(Provided passage):

CSV++ introduces four field types beyond simple text values:

  • Simple: "name" - plain text value
  • Array: "tags[]" - multiple values separated by a delimiter (default: ~)
  • Structured: "geo(lat^lon)" - named components separated by a delimiter (default: ^)
  • ArrayStructured: "addresses[](street^city)" - array of structured values

These field types are represented by the FieldKind constants: SimpleField, ArrayField, StructuredField, and ArrayStructuredField.

Basic Usage

Reading CSV++ data:

r := csvpp.NewReader(file)

// Get parsed headers
headers, err := r.Headers()
if err != nil {
    log.Fatal(err)
}

// Read records
for {
    record, err := r.Read()
    if err == io.EOF {
        break
    }
    if err != nil {
        log.Fatal(err)
    }
    // process record
}

Writing CSV++ data:

w := csvpp.NewWriter(file)
w.SetHeaders(headers)

if err := w.WriteHeader(); err != nil {
    log.Fatal(err)
}

for _, record := range records {
    if err := w.Write(record); err != nil {
        log.Fatal(err)
    }
}
w.Flush()
if err := w.Error(); err != nil {
    log.Fatal(err)
}

Struct Mapping

Use Marshal and Unmarshal for automatic struct mapping with struct tags:

type Person struct {
    Name   string   `csvpp:"name"`
    Phones []string `csvpp:"phone[]"`
    Geo    struct {
        Lat string
        Lon string
    } `csvpp:"geo(lat^lon)"`
}

// Read into structs
var people []Person
if err := csvpp.Unmarshal(file, &people); err != nil {
    log.Fatal(err)
}

// Write from structs
var buf bytes.Buffer
if err := csvpp.Marshal(&buf, people); err != nil {
    log.Fatal(err)
}

Delimiter Conventions

The IETF CSV++ specification recommends using specific delimiters for nested structures to avoid conflicts. The recommended progression is:

  • Level 1 (arrays): ~ (tilde)

(Extracted material):

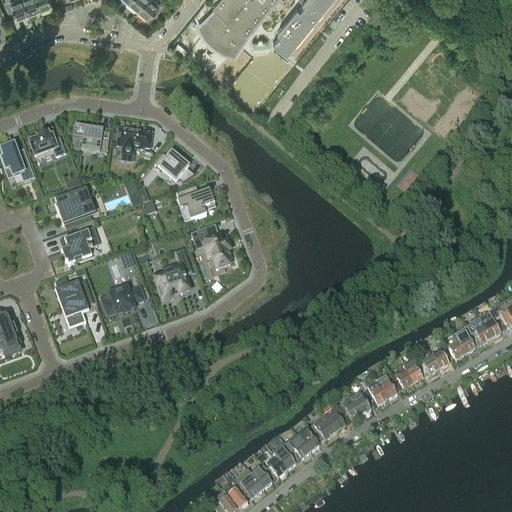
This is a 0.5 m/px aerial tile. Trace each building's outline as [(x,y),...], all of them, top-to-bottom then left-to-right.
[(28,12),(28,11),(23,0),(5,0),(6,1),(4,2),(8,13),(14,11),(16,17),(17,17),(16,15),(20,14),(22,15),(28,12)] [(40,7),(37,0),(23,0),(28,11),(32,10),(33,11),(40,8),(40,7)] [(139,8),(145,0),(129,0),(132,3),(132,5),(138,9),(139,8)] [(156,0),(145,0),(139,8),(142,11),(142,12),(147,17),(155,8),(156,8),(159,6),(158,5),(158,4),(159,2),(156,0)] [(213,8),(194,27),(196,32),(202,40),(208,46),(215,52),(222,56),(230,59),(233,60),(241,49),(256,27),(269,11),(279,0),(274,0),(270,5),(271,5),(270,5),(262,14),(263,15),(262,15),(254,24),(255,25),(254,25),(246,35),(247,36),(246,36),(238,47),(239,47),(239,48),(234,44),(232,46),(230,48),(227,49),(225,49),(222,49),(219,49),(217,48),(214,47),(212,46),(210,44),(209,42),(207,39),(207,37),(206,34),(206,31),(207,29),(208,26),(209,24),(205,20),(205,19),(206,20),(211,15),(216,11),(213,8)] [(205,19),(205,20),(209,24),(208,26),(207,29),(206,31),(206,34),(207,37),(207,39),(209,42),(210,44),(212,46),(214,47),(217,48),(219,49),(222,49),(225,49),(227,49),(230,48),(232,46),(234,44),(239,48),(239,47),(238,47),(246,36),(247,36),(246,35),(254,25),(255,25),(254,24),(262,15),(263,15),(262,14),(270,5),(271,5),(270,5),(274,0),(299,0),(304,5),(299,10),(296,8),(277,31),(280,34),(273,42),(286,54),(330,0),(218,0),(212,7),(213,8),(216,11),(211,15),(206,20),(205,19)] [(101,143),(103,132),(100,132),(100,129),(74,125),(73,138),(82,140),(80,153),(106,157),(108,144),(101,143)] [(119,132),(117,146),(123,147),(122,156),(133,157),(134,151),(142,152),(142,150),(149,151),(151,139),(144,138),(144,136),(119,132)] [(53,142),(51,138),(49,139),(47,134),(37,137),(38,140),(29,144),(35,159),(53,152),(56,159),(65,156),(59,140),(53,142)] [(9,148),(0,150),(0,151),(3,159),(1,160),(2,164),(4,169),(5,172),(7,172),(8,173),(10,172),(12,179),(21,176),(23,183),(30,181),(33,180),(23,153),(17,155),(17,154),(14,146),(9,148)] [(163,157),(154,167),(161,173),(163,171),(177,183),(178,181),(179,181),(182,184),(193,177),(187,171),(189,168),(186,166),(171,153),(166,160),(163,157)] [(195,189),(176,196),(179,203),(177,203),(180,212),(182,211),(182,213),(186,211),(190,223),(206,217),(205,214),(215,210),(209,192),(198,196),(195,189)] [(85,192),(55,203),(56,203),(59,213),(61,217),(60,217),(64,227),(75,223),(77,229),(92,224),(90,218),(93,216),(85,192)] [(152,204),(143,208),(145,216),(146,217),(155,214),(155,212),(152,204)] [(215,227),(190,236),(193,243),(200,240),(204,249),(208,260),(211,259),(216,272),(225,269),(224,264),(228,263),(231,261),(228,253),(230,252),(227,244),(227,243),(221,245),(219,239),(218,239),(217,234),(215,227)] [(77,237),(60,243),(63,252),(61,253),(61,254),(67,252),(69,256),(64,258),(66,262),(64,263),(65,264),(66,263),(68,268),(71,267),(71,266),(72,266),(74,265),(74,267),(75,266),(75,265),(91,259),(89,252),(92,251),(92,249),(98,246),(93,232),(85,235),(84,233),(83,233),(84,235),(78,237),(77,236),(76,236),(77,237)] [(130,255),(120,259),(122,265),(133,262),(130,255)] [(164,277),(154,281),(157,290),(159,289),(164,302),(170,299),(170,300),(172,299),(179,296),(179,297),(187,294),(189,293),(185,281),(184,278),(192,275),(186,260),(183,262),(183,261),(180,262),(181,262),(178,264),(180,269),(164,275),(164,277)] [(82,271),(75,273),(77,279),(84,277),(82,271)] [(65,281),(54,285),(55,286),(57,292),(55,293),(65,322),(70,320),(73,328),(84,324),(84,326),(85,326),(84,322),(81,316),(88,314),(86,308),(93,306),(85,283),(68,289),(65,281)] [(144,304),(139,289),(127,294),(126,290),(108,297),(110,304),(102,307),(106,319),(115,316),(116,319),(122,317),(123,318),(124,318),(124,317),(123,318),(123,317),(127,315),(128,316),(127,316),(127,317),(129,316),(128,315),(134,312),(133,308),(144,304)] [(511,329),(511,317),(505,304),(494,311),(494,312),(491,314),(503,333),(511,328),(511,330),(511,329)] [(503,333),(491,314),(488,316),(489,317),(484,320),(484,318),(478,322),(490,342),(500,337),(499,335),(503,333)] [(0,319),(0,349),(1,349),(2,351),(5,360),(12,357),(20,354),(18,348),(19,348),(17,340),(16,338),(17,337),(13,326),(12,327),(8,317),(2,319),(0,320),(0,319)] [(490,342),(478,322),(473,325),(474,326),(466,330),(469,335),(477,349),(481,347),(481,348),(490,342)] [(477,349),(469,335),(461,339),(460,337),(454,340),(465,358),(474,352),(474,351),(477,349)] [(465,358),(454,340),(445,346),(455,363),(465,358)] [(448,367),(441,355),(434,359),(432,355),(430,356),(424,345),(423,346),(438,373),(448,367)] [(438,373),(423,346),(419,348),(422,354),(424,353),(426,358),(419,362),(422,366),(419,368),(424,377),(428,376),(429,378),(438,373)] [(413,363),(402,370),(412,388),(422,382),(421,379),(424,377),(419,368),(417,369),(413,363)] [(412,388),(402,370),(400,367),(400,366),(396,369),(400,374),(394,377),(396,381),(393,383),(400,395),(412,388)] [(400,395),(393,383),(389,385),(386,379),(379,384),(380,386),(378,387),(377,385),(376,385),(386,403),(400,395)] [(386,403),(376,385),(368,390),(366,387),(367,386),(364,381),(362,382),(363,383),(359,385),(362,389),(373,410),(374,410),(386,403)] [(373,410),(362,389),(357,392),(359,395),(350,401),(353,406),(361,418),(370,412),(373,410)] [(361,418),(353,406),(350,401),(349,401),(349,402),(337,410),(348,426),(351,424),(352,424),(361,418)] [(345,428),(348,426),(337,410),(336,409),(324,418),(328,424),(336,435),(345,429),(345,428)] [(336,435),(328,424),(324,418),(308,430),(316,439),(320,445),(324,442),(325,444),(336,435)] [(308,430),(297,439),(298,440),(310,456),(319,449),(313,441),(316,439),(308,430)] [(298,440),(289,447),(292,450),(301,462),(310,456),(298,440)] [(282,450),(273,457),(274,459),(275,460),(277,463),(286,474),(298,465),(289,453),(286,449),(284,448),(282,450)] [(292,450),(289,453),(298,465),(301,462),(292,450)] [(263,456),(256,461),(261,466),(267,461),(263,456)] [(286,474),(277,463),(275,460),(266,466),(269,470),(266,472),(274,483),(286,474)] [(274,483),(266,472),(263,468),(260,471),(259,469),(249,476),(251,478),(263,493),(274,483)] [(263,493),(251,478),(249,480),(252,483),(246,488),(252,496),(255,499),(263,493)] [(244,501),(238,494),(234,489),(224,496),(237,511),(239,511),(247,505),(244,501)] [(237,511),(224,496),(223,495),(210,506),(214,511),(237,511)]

* * *

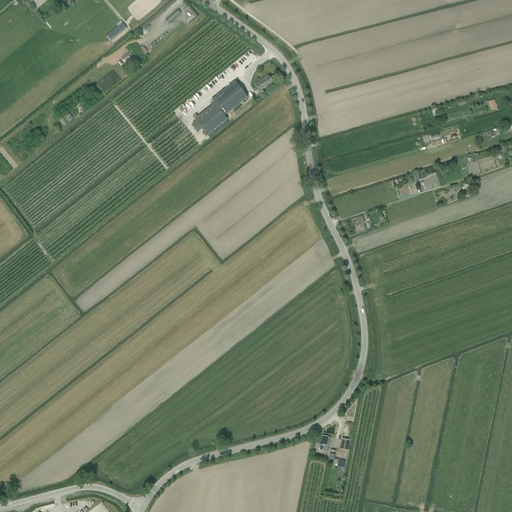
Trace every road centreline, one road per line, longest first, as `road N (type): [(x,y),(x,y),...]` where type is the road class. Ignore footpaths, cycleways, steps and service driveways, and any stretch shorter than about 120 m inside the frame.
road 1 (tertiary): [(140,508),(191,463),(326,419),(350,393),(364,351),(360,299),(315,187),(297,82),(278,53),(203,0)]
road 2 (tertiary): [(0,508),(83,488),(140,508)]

---

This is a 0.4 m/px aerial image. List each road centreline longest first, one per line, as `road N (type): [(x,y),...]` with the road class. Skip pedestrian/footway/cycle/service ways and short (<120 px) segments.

(Requirements):
1. Can you rewrite the paragraph in the CSV++ excerpt that begins "These field types are represented" as a short list, keeping its main facts?
2. Will you return, word for word, the lines of the records starting at the line containing "Trace every road" and ending at the line containing "road 2 (tertiary): [(0,508),(83,488),(140,508)]", both lines included?

(Solutions to the tasks):
1.
FieldKind constants that represent the field types:
- SimpleField
- ArrayField
- StructuredField
- ArrayStructuredField

2.
Trace every road centreline, one road per line, longest first, as `road N (type): [(x,y),(x,y),...]` where type is the road class. Ignore footpaths, cycleways, steps and service driveways, and any stretch shorter than about 120 m inside the frame.
road 1 (tertiary): [(140,508),(191,463),(326,419),(350,393),(364,351),(360,299),(315,187),(297,82),(278,53),(203,0)]
road 2 (tertiary): [(0,508),(83,488),(140,508)]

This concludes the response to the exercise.